GSA announced this afternoon that it has chosen the Trump Organization as the preferred team to redevelop the historic Old Post Office building. This apparently concludes an effort which has been going on for more than a decade. In December 2000 GSA submitted to Congress a plan for redevelopment of the Old Post Office; and, in 2004 GSA issued a Request for Expressions of Interest to redevelop the site, a process that was never successfully completed. In 2008 Congress expressed its frustration by passing the Old Post Office Building Redevelopment Act, Public Law 110-359, which chronicled GSA’s failure to address the asset and specifically directed the Administrator of General Services to proceed with redevelopment of the Old Post Office Building. Still unresolved, the issue culminated in October 2010 when the property was featured as an example of government waste in a U.S. House of Representatives Committee on Transportation and Infrastructure report (and subsequent congressional hearing) entitled “Sitting on Our Assets: The Federal Government’s Misuse of Taxpayer-Owned Assets“. Given the title, one can guess at the tone of both the report and hearing. The authors noted that operating the Old Post Office Building cost taxpayers $6.5 million annually.
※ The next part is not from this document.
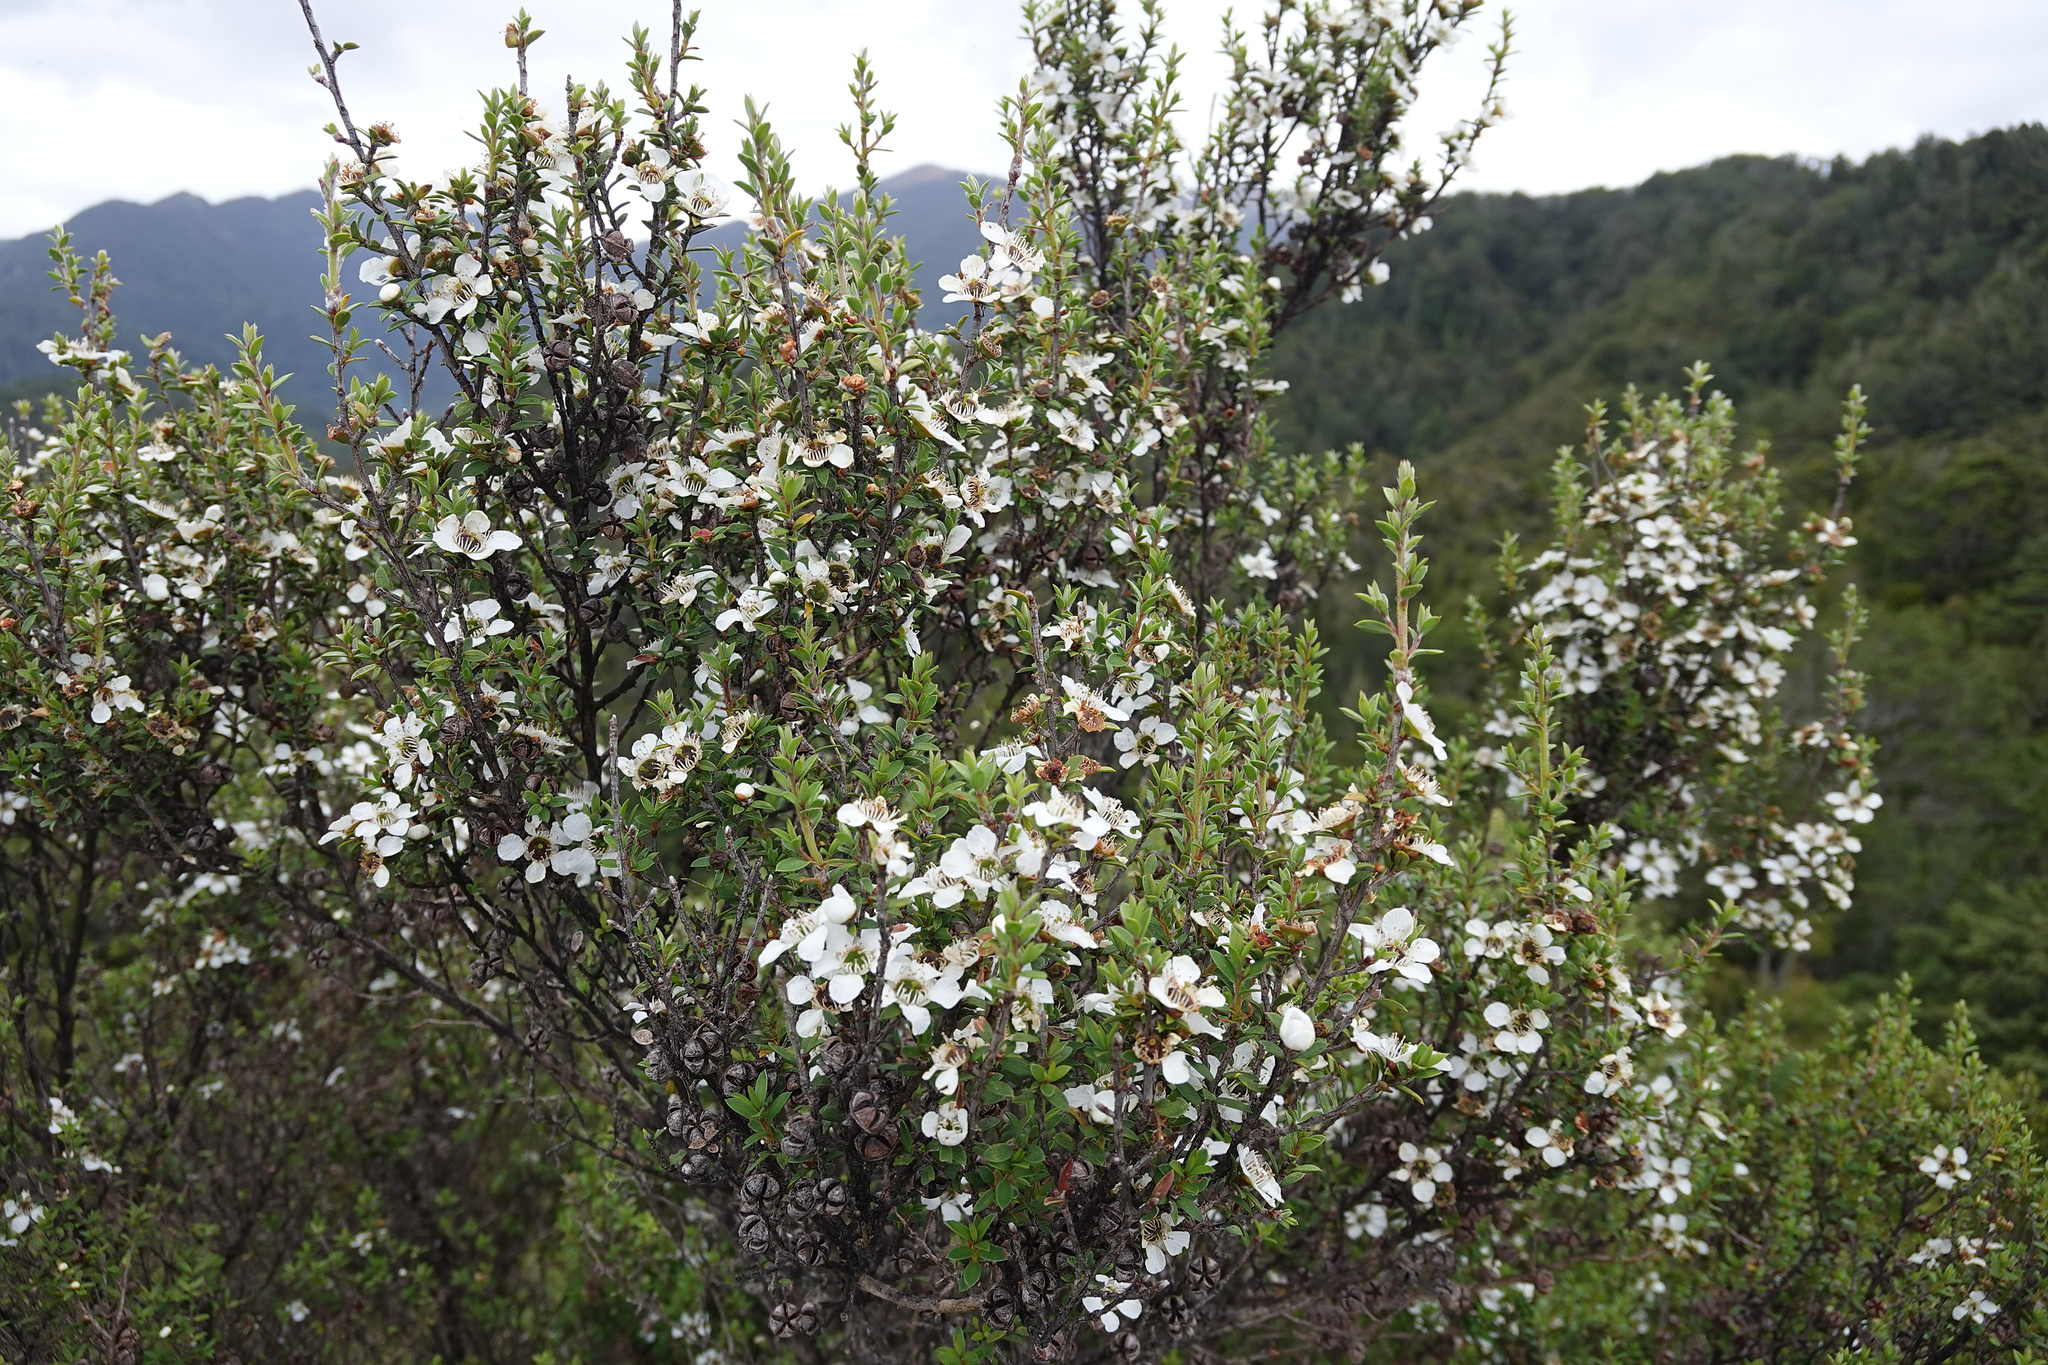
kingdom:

With a follow-up hearing entitled “One Year Later: Still Sitting on Our Assets” scheduled to be hosted Thursday in the Old Post Office Building, is it any surprise that GSA hustled to select a developer?
Several other hoteliers and local developers submitted proposals, one from Hilton Worldwide that would have turned the building into a Waldorf Astoria, but GSA chose Trump’s offer because it “represented the strongest development team, the best long term potential for the local community, and most consistent stream of revenue for the Federal Government.”
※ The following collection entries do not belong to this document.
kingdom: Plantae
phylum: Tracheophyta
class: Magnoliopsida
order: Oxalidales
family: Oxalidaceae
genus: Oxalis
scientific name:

According to GSA Public Buildings Service Commissioner Robert Peck, “Deciding to move forward with redeveloping this iconic property will save millions in taxpayer dollars. The tremendous response from the public sector allowed us to select a proposal that will provide a positive economic return for the Federal Government and better utilize a historic property on our nation’s Main Street.”
The Trump Organization’s proposal calls for converting the property to a 250+/- room luxury hotel to be known as Trump International Hotel, Old Post Office, Washington, D.C. Trump, in partnership with the Santa Monica, California–based private equity firm Colony Capital, plans to invest $200 million in acquiring and redeveloping the property.
GSA and Trump are expected to spend the next year negotiating a detailed agreement for the redevelopment project that will specify building usage, historic preservation requirements, and details of the government’s revenue stream. As negotiations proceed, GSA will relocate the building’s existing federal tenants, including the Advisory Council on Historic Preservation, the National Endowment for the Arts, and the National Endowment for the Humanities. If all goes as planned, construction is expected to begin in 2014 and be completed by 2016. At the end of the lease, control of the building will revert to the federal government.